Scan the records below for the string "Cross" and return every line where it appears.

----- Record set

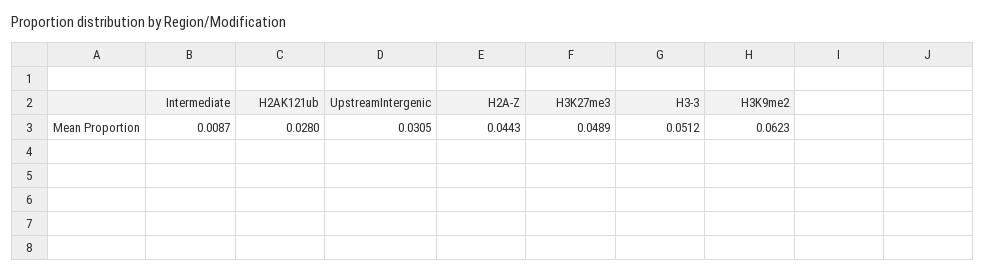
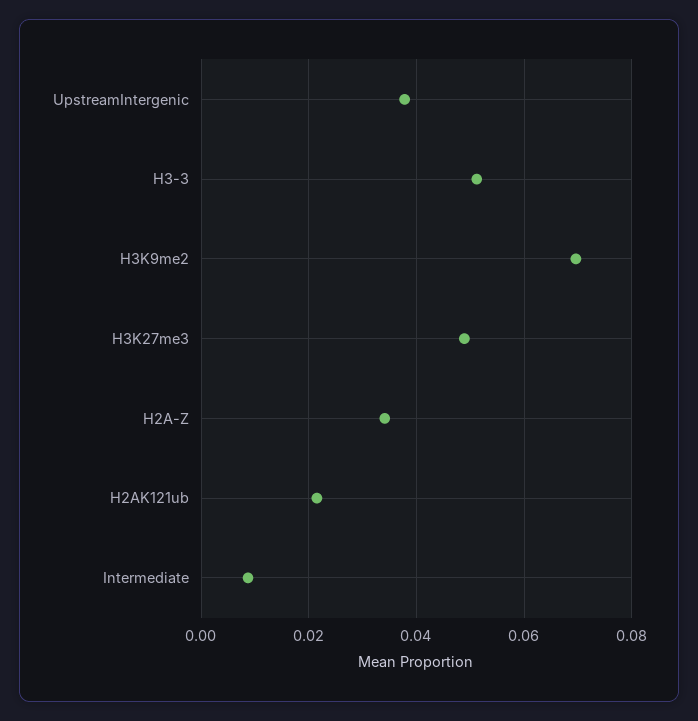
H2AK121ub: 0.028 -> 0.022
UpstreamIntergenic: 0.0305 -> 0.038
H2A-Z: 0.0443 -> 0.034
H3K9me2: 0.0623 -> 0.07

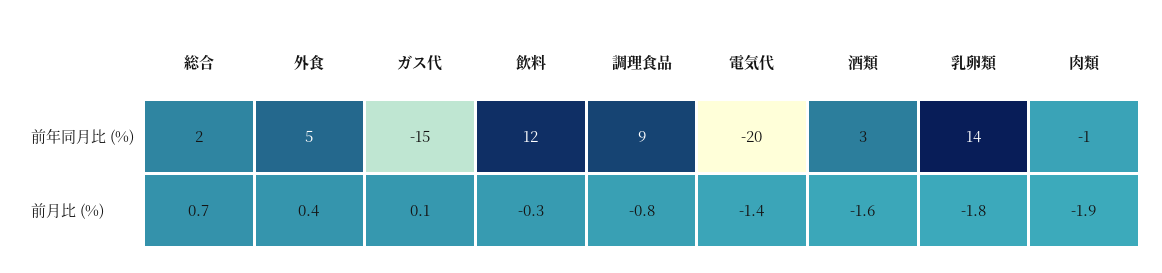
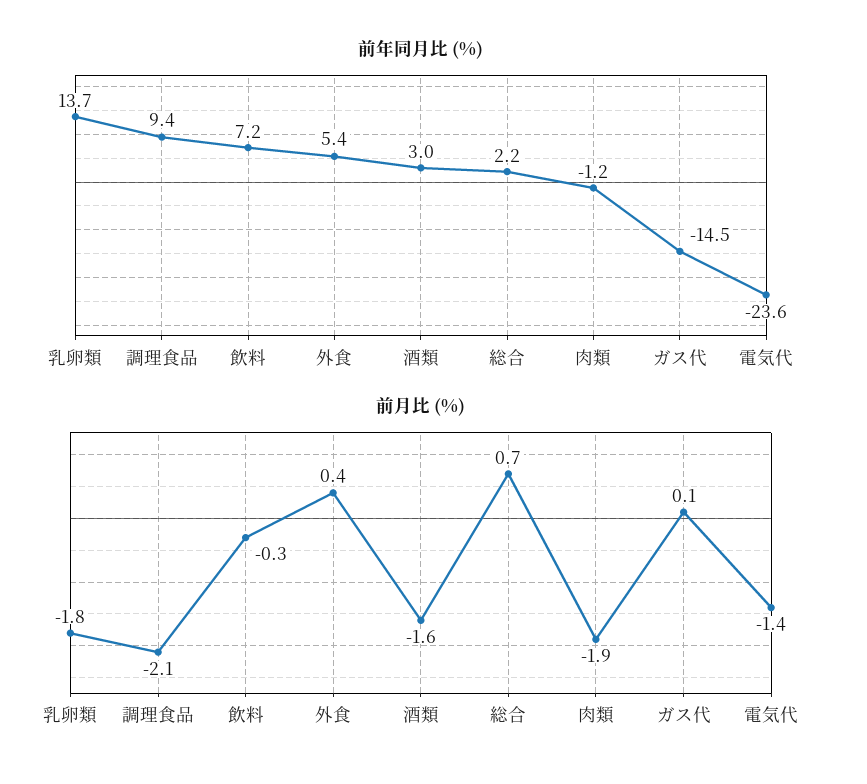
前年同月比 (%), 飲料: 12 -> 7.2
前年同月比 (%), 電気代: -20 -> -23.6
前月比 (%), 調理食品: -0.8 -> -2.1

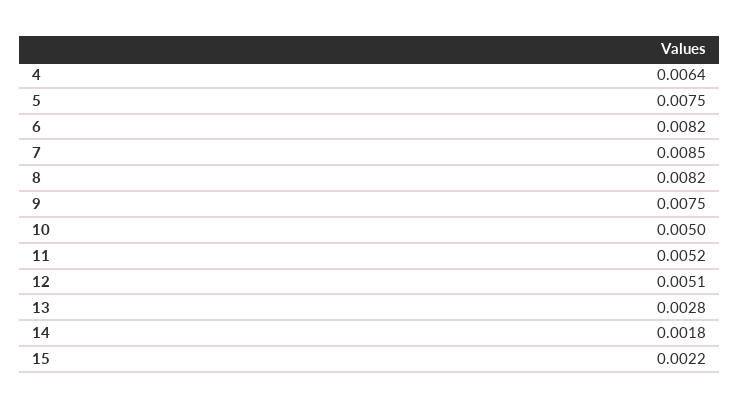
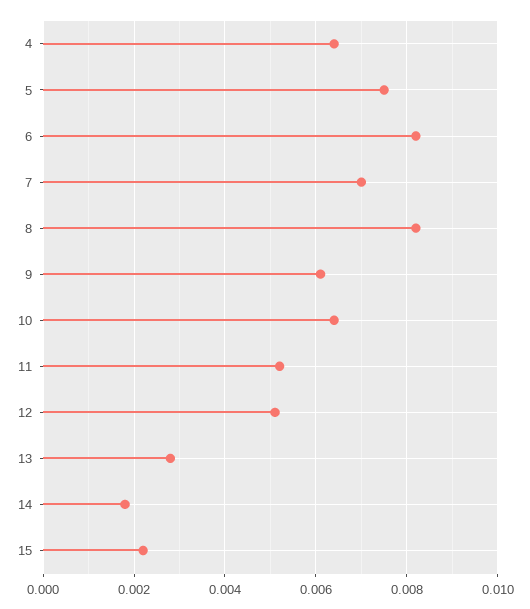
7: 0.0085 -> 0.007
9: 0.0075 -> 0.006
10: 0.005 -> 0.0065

----------
----- Record set

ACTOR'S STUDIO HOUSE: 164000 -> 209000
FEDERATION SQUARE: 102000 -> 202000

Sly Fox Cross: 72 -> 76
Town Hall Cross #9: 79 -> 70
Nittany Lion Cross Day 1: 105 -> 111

----------

- **Final answer**
Sly Fox Cross: 72 -> 76
Town Hall Cross #9: 79 -> 70
Nittany Lion Cross Day 1: 105 -> 111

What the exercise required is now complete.